Bei den Demokraten ist man bemüht, die Aufmerksamkeit im Wahlkampf auf andere Themen zu lenken: »Google Project 2025«, twitterte Joe Biden Anfang der Woche mit Verweis auf einen Strategieplan des konservativen Thinktanks Heritage Foundation für eine republikanische Machtübernahme, der es in sich hat: Zehntausende Staatsbedienstete sollen als politische Beamte reklassifiziert und durch loyales Personal ersetzt werden, ein Gesetz aus dem 19. Jahrhundert zum Verbot von Verhütungsmitteln soll wiederbelebt werden. Gegen Menschen ohne Einwanderungspapiere sieht der Plan drakonische Maßnahmen vor: Die Armee soll sie verfolgen und massenhaft in Lager stecken.

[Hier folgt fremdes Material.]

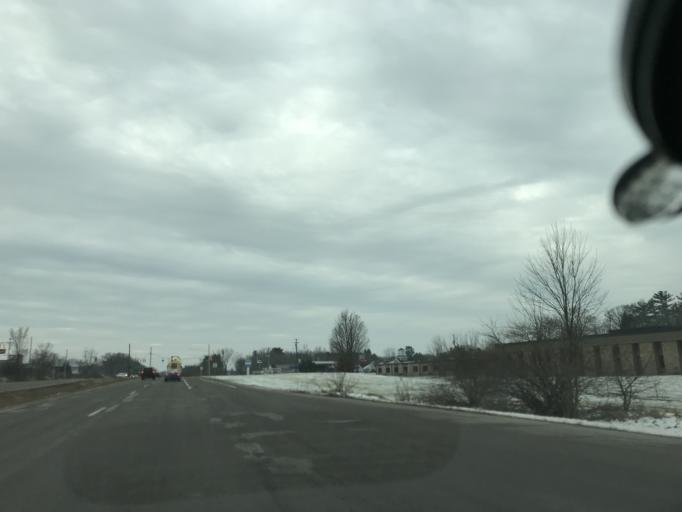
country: US
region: Michigan
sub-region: Kent County
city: Rockford
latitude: 43.1193
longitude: -85.5481
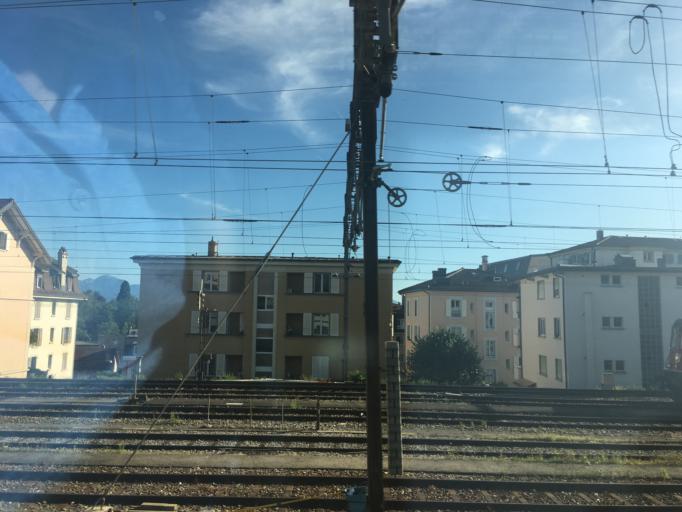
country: CH
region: Vaud
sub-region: Lausanne District
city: Lausanne
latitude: 46.5178
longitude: 6.6233
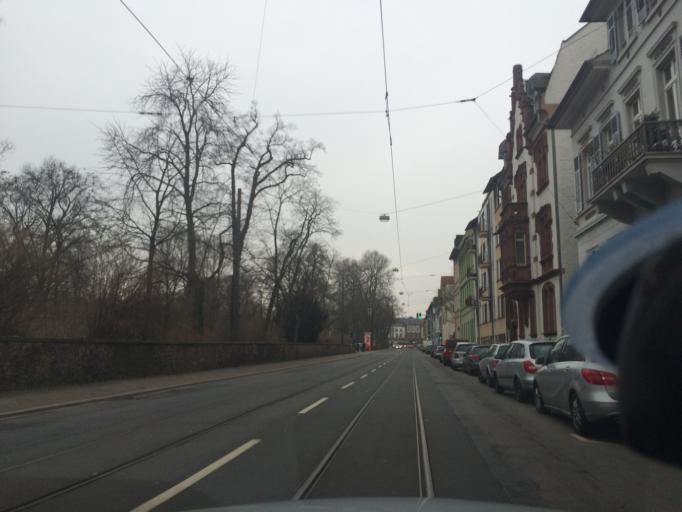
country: DE
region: Hesse
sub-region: Regierungsbezirk Darmstadt
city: Darmstadt
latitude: 49.8796
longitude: 8.6506
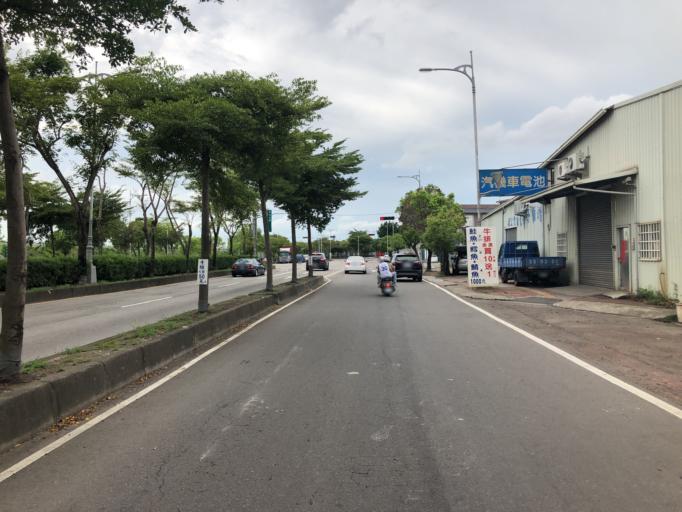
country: TW
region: Taiwan
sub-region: Taichung City
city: Taichung
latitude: 24.0894
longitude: 120.6541
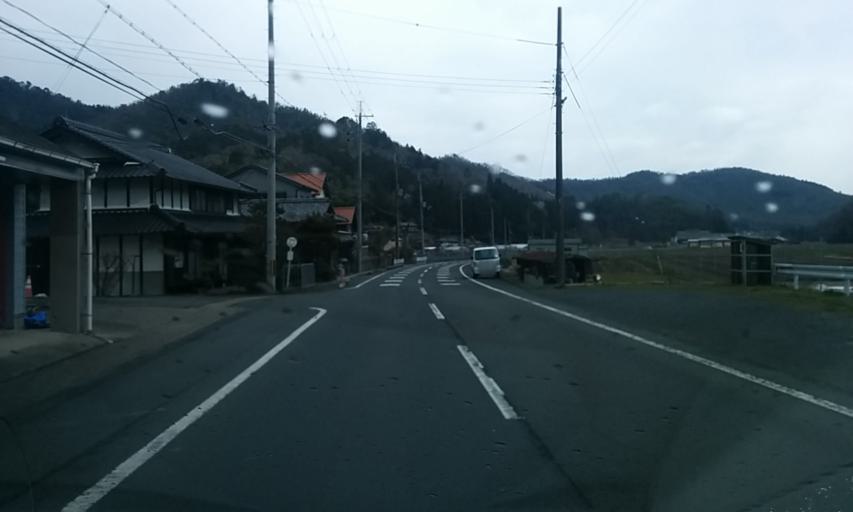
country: JP
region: Hyogo
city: Sasayama
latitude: 35.1291
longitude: 135.4117
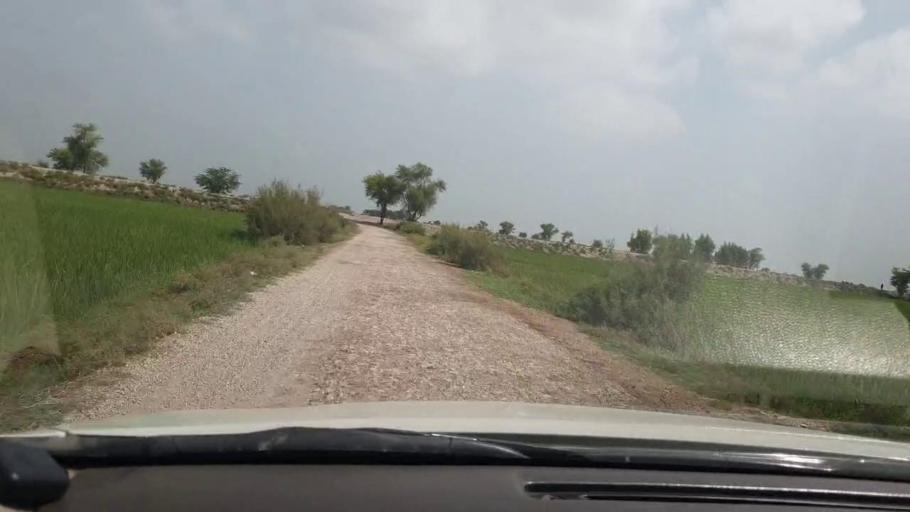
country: PK
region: Sindh
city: Garhi Yasin
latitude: 28.0121
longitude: 68.5403
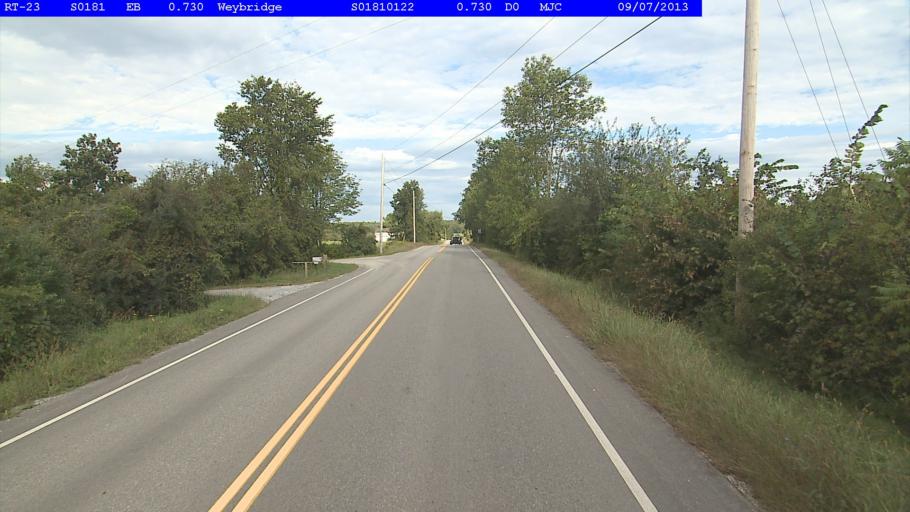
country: US
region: Vermont
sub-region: Addison County
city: Middlebury (village)
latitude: 44.0253
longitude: -73.1941
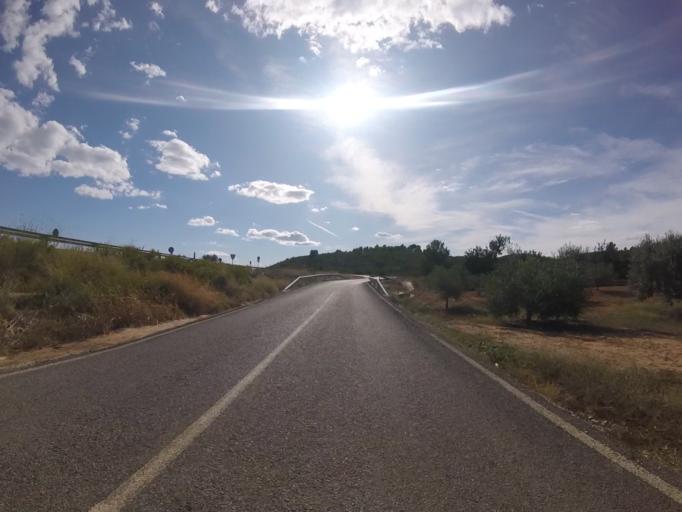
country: ES
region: Valencia
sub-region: Provincia de Castello
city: Alcala de Xivert
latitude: 40.2689
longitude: 0.2400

Trump will mit dem Vorhaben nach eigenen Angaben nichts zu tun haben. Doch sein offizieller Plan, »Agenda 47« (Trump würde bei einer Wiederwahl als 47. Präsident der USA amtieren), ist kaum gemäßigter: Joe Bidens »Krieg gegen die amerikanische Energieindustrie« soll beendet werden. Gemeint ist Bidens Gesetz für Klimaschutz und den Umbau der Industrie, der Inflation Reduction Act, welcher klimafreundliche Technologien umfassend fördert. Trump möchte aus dem Pariser Klimaschutzabkommen wieder aussteigen und jedes beantragte Ölförderprojekt genehmigen. Medizinische Behandlung für trans Personen soll vollständig verboten werden. Kliniken, die sie anbieten, sollen ihre Registrierung bei den staatlichen Krankenversicherungsprogrammen für Seniorinnen, Senioren und Geringverdiener, Medicare und Medecaid, verlieren. Der Haftungsausschluss für Polizistinnen und Polizisten, in den USA bereits sehr umfangreich, soll erweitert werden. Für Drogen- und Menschenhandel (worunter möglicherweise auch Fluchthilfe fallen könnte) soll die Todesstrafe gelten.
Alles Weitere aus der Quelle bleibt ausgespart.